10 years ago (but really more like 11 years ago) I was in school to become an English teacher and I wrote this post on here about how English in classrooms was being taught in this very abstract, atomized, fundamental sort of way that I thought took all the joy and interest out of it. There was little to no attention given to words and phrases and ideas that really move people and inspire them and make them think and feel. Instead it was all zoomed in to the point where it was hard to imagine that any of it would add up to anything beautiful or worthwhile. The point of speech and language isn't to follow the rules. The point is to communicate. To share the human experience. And in my opinion at no point do you really need to know what a predicate is to do that. There are lots of things that anyone that speaks intuitively understands and by trying to catalog and dissect we've created confusion and frustration out of understanding.
Anyway, at the time I likened it to trying to teach someone how to run with the idea of "perfect form". If all you cared about was perfect form it's hard to imagine that you'd ever fall in love with the feeling of movement and actually doing the thing. Running has always meant a lot to me and it's partially because it's a thing I did on my own that I explored and grew with.
All that to say that it's funny to me now that I'm currently taking video of myself and doing jumps and bounds and drills in a parking lot and lifting and not actually doing much running at all to try to improve my form and learn how to sprint "properly". Or to get faster.
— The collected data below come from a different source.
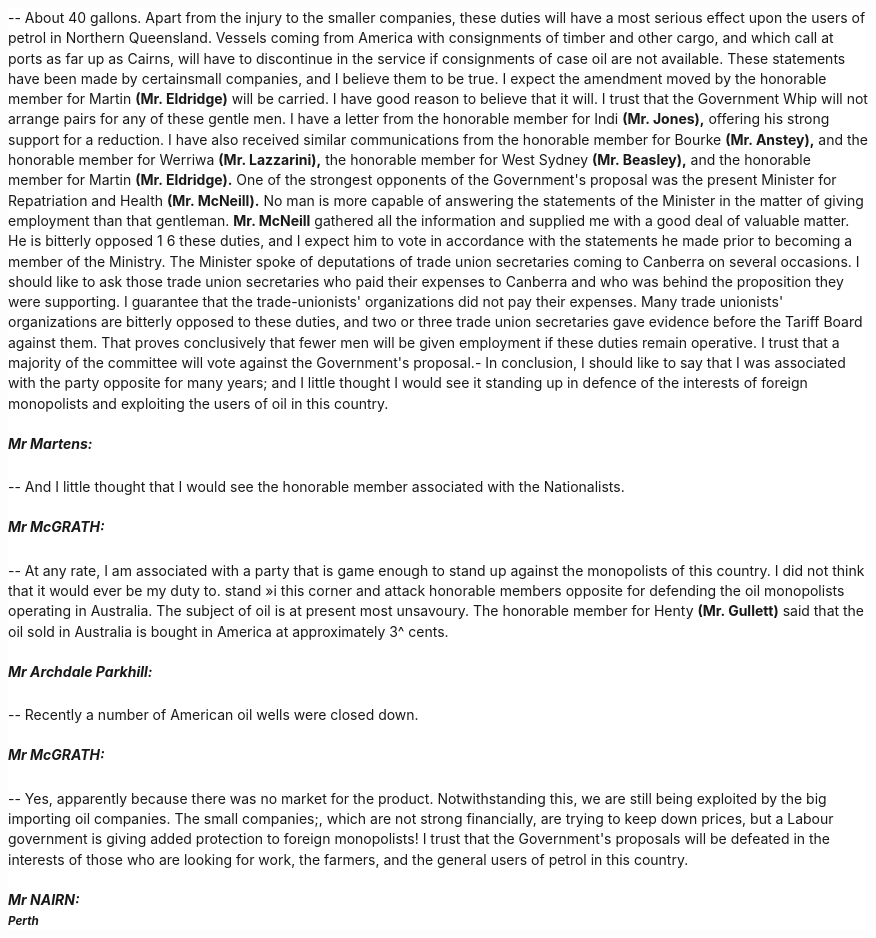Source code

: -- About 40 gallons. Apart from the injury to the smaller companies, these duties will have a most serious effect upon the users of petrol in Northern Queensland. Vessels coming from America with consignments of timber and other cargo, and which call at ports as far up as Cairns, will have to discontinue in the service if consignments of case oil are not available. These statements have been made by certainsmall companies, and I believe them to be true. I expect the amendment moved by the honorable member for Martin  **(Mr. Eldridge)**  will be carried. I have good reason to believe that it will. I trust that the Government Whip will not arrange pairs for any of these gentle men. I have a letter from the honorable member for Indi  **(Mr. Jones),**  offering his strong support for a reduction. I have also received similar communications from the honorable member for Bourke  **(Mr. Anstey),**  and the honorable member for Werriwa  **(Mr. Lazzarini),**  the honorable member for West Sydney  **(Mr. Beasley),**  and the honorable member for Martin  **(Mr. Eldridge).**  One of the strongest opponents of the Government's proposal was the present Minister for Repatriation and Health  **(Mr. McNeill).**  No man is more capable of answering the statements of the Minister in the matter of giving employment than that gentleman.  **Mr. McNeill**  gathered all the information and supplied me with a good deal of valuable matter. He is bitterly opposed 1 6 these duties, and I expect him to vote in accordance with the statements he made prior to becoming a member of the Ministry. The Minister spoke of deputations of trade union secretaries coming to Canberra on several occasions. I should like to ask those trade union secretaries who paid their expenses to Canberra and who was behind the proposition they were supporting. I guarantee that the trade-unionists' organizations did not pay their expenses. Many trade unionists' organizations are bitterly opposed to these duties, and two or three trade union secretaries gave evidence before the Tariff Board against them. That proves conclusively that fewer men will be given employment if these duties remain operative. I trust that a majority of the committee will vote against the Government's proposal.- In conclusion, I should like to say that I was associated with the party opposite for many years; and I little thought I would see it standing up in defence of the interests of foreign monopolists and exploiting the users  of oil in this country. 

##### Mr Martens:

-- And I little thought that I would see the honorable member associated with the Nationalists. 

##### Mr McGRATH:

-- At any rate, I am associated with a party that is game enough to stand up against the monopolists of this country. I did not think that it would ever be my duty to. stand »i this corner and attack honorable members opposite for defending the oil monopolists operating in Australia. The subject of oil is at present most unsavoury. The honorable member for Henty  **(Mr. Gullett)**  said that the oil sold in Australia is bought in America at approximately 3^ cents. 

##### Mr Archdale Parkhill:

-- Recently a number of American oil wells were closed down. 

##### Mr McGRATH:

-- Yes, apparently because there was no market for the product. Notwithstanding this, we are still being exploited by the big importing oil companies. The small companies;, which are not strong financially, are trying to keep down prices, but a Labour government is giving added protection to foreign monopolists! I trust that the Government's proposals will be defeated in the interests of those who are looking for work, the farmers, and the general users of petrol in this country. 

##### Mr NAIRN:<br><small class="text-muted">Perth</small>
Is a better way to say it.
But I'd argue that's the right order to do it in. Maybe not for absolute performance but at least for my enjoyment of it. For it to feel meaningful to me. I've gone out and done adventures and had the highs and the lows and run miles year round and at all hours of the day and night and gone on that physical and spiritual journey and now I want to step back and really focus on all the minutiae of it. To learn how to position my hips and knees and ankles to be springy and powerful. That stuff is boring, or at least a different kind of boring, and I'm ready to be boring.
My opinion about teaching English hasn't changed at all though. Grammar is stupid. Pedantic.
2 comments:
Ahhh, I totally agree with that english/grammar bit! As a not-english-major, I find it funny that I will often realize I've forgotten half of the grammar vocab that a middleschooler is expected to know yet I know I talk WELL. See? I did it there. Intentionally. I got my 'less' vs my 'fewer' and my 'effect' vs 'affect's all down PAT. Ask me do identify a participle and I'm lost.
Hell, put a gun to my head and tell me to identify an adverb and I think I'll start sweating. All that stuff can kinda make sense for someone to be able to learn and differentiate aspects of english when still learning to speak the language (small child or foreign speaker) but at a certain point you should just be considered free of the rigid shackles that bind us in grammar school and let loose to pester all the up-tight nuns and their posh accents with our fun street words what sound more good n stuff. Life's about livin! Speak dumb and getcher point across. Like why I gotta capitalize the e in 'english'? I'm an American. We dumped that tea in the HARBOR! AMERICAAAAAAAAA
But also I don't got no skills with editing my writing neither so go easy on me. If I ever became an author, I expect I'd just stream all of my content onto the paper and let the nerds that are paid to fix my words have at it. Not my job. I'm the ideas guy. You're the 'mmnneehh but akshually...' feller.